Whew. To answer this problem, I needed to make some assumptions. First, the difference between government outlays and government purchases is transfer payments. Transfer payments are not components of GDP. Second, income to foreigners is income generated in the country but flowing out of the country. Such moneies are included in GDP but not included National Income.
1) Inventory investment is the net change in inventories. Inventories changed from 10 to 5, a net change of -5. (So, total investment (I) is planned business fixed and residential investments plus the net change in inventories)
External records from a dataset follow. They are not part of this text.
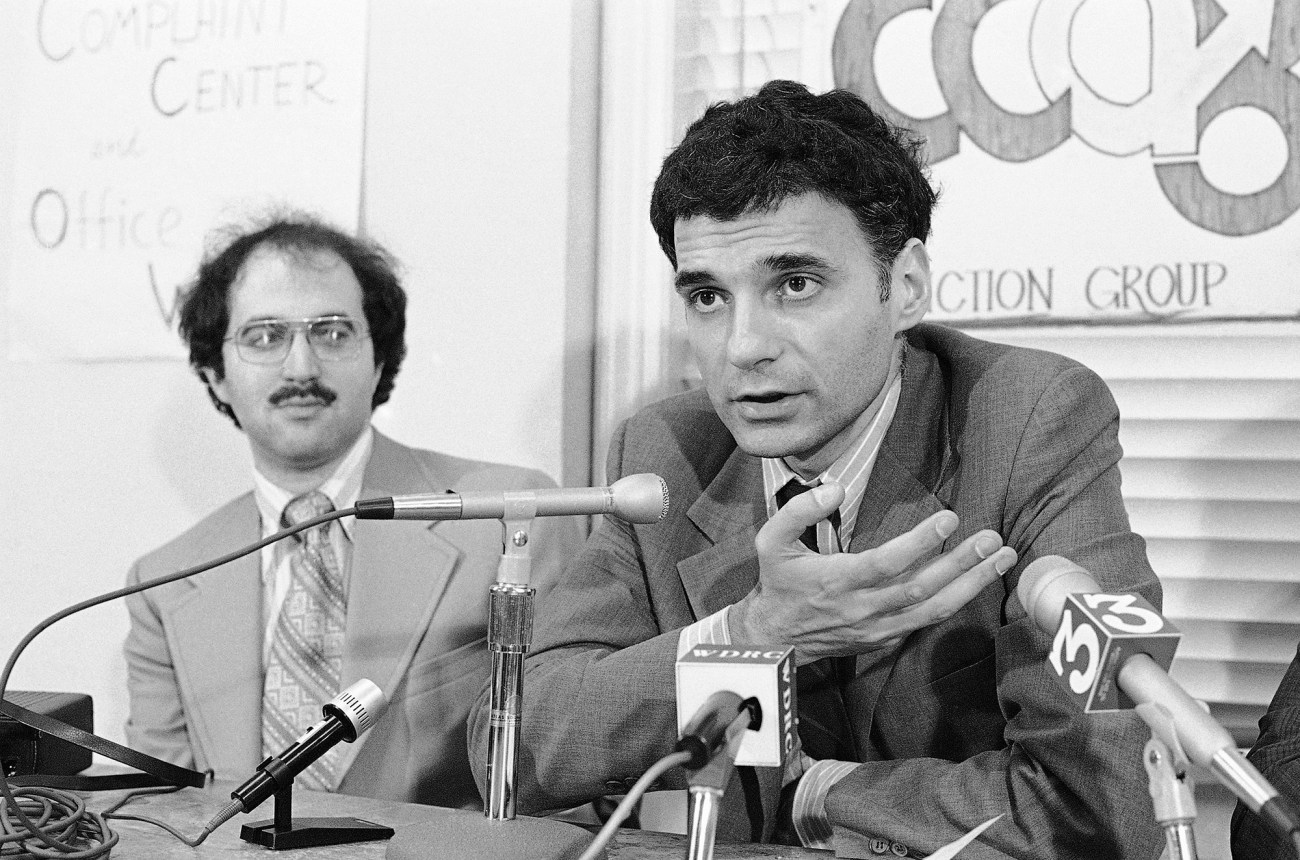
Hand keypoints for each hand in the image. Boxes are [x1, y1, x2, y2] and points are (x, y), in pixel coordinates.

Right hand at [728, 481, 1015, 664]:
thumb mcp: (770, 540)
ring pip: (933, 610)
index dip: (920, 543)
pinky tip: (978, 579)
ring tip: (1003, 559)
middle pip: (921, 588)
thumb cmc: (777, 582)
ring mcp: (877, 628)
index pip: (887, 563)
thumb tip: (835, 488)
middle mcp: (862, 608)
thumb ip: (799, 510)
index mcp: (837, 581)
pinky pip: (926, 621)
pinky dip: (955, 601)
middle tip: (993, 540)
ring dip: (972, 584)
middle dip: (962, 564)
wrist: (773, 637)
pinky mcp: (885, 639)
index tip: (948, 520)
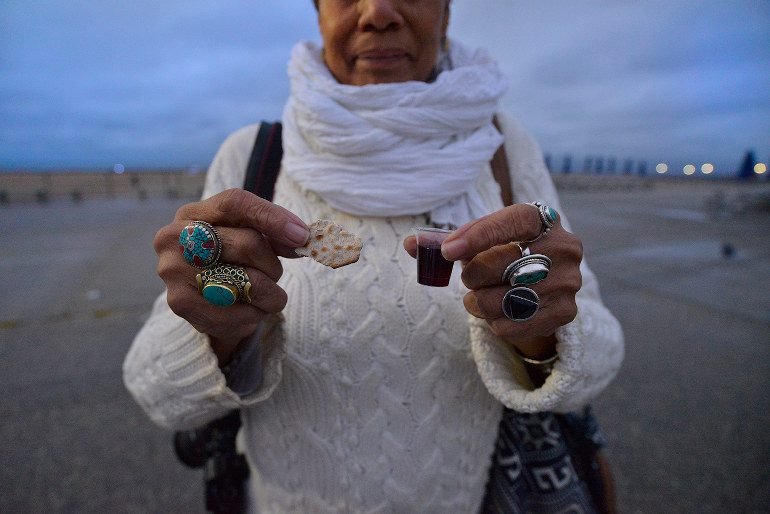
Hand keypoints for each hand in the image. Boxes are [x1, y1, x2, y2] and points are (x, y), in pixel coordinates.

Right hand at [153, 188, 308, 362]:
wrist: (201, 303)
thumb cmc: (228, 263)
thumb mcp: (246, 236)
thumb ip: (273, 231)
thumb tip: (301, 237)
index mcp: (192, 214)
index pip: (235, 204)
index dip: (273, 217)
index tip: (301, 235)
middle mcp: (175, 238)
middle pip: (248, 243)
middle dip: (273, 264)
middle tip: (275, 274)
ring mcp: (174, 271)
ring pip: (250, 282)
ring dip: (270, 294)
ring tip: (264, 296)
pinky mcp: (181, 304)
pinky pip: (240, 313)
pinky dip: (256, 315)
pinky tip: (248, 310)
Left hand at [404, 204, 581, 359]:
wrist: (542, 289)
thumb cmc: (505, 256)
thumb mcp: (481, 242)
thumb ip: (447, 240)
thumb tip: (411, 244)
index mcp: (544, 220)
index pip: (513, 221)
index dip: (478, 235)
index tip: (447, 251)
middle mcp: (563, 248)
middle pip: (500, 265)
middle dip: (472, 275)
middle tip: (471, 276)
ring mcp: (568, 282)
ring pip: (501, 300)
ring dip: (477, 302)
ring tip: (482, 295)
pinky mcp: (565, 313)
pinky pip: (509, 326)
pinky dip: (493, 322)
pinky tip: (499, 311)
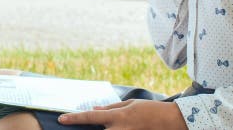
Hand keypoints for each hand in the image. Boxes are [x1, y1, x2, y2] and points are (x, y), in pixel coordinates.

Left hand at [58, 99, 186, 129]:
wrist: (172, 122)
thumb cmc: (150, 110)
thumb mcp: (130, 104)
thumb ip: (110, 108)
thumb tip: (94, 110)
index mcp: (118, 116)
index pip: (91, 117)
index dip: (74, 118)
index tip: (61, 119)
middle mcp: (119, 129)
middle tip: (69, 125)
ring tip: (97, 127)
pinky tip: (110, 129)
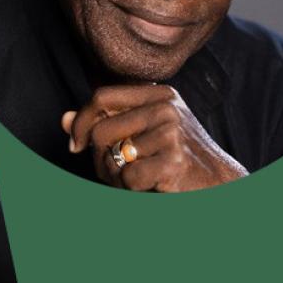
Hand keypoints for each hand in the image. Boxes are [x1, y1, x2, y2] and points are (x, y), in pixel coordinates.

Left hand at [62, 84, 246, 191]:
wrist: (219, 184)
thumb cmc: (175, 158)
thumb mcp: (141, 134)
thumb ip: (104, 124)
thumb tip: (63, 119)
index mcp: (159, 94)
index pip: (101, 97)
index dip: (81, 122)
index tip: (75, 145)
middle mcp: (166, 107)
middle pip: (101, 130)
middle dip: (98, 159)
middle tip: (111, 174)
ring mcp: (172, 131)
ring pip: (112, 156)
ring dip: (115, 177)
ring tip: (135, 180)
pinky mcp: (175, 159)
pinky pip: (128, 177)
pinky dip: (131, 189)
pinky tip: (149, 186)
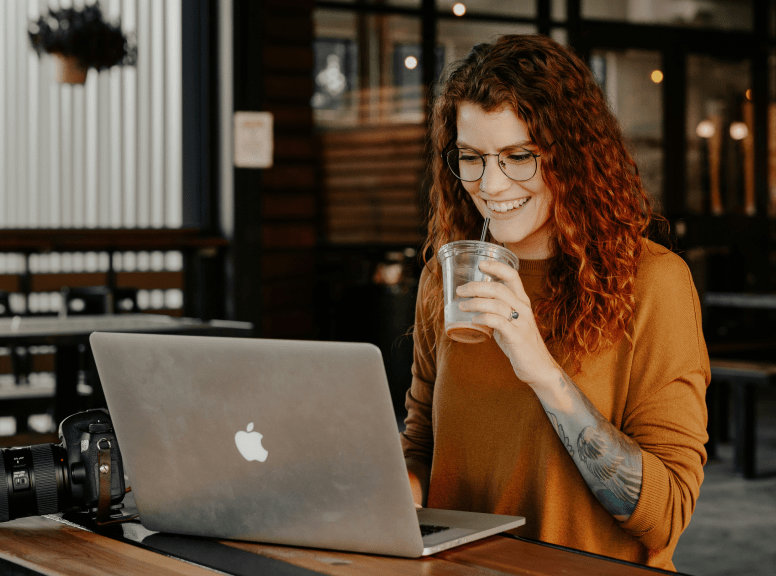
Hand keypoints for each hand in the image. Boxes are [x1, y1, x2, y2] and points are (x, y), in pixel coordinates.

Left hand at [456, 259, 558, 386]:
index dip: (496, 266)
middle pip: (498, 288)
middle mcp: (523, 308)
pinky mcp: (517, 337)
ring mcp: (521, 322)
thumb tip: (474, 303)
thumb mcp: (511, 322)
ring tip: (462, 306)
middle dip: (476, 286)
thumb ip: (497, 311)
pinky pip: (498, 322)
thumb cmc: (521, 343)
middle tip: (460, 290)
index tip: (480, 264)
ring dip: (475, 302)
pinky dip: (483, 318)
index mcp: (522, 301)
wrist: (538, 367)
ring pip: (496, 303)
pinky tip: (473, 320)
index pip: (512, 275)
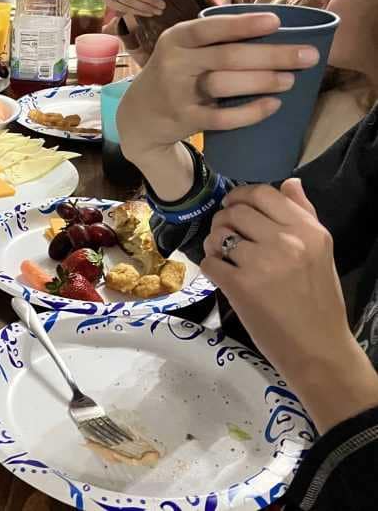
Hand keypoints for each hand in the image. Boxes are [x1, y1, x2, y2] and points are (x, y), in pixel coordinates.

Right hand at [117, 12, 317, 163]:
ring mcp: (177, 93)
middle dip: (272, 55)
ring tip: (291, 80)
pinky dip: (250, 112)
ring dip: (262, 81)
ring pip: (224, 84)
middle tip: (308, 56)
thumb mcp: (182, 49)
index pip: (211, 28)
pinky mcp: (184, 119)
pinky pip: (221, 118)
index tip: (277, 22)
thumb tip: (275, 31)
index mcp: (176, 38)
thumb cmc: (176, 73)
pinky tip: (272, 106)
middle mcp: (174, 63)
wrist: (140, 114)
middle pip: (227, 56)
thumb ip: (215, 40)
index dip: (244, 25)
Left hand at [202, 180, 377, 430]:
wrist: (318, 349)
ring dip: (214, 242)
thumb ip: (303, 214)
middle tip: (227, 233)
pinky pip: (209, 261)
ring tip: (224, 254)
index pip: (263, 193)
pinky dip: (210, 265)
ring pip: (218, 234)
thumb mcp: (321, 252)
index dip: (241, 196)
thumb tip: (289, 182)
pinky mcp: (239, 285)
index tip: (235, 206)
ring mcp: (261, 263)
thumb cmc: (319, 300)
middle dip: (224, 219)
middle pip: (235, 211)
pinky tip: (221, 273)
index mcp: (308, 231)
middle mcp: (285, 241)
2) Net Exports -- you got right
3) GDP = C+I+G+(X-M)
= 140 + (27-5) + 65 + (21-17)
In addition, GDP = National Income + depreciation (D) + indirect business taxes (IBT). And National Income (NI) is labor income plus capital income minus income going to foreigners (plus income by residents living over seas, which is not mentioned in this problem).
So, NI = 126 + 70 - 5 = 191
GDP = NI + D + IBT = 191 + 12 + 28 = 231
4) Statistical discrepancy = none.
5) National savings is Y-C-G = 231-140-65 = 26
Note I+(x-m) = 27-5 + 4 = 26.
I hope this helps.
thank u for ur help. for statistical discrepancy i got 211-201=10
i thought its bifference b/w calculation of GDP and the method of income of factor of production(Labor income+Capital Income+Net income foreigners.. lemme know if im wrong!!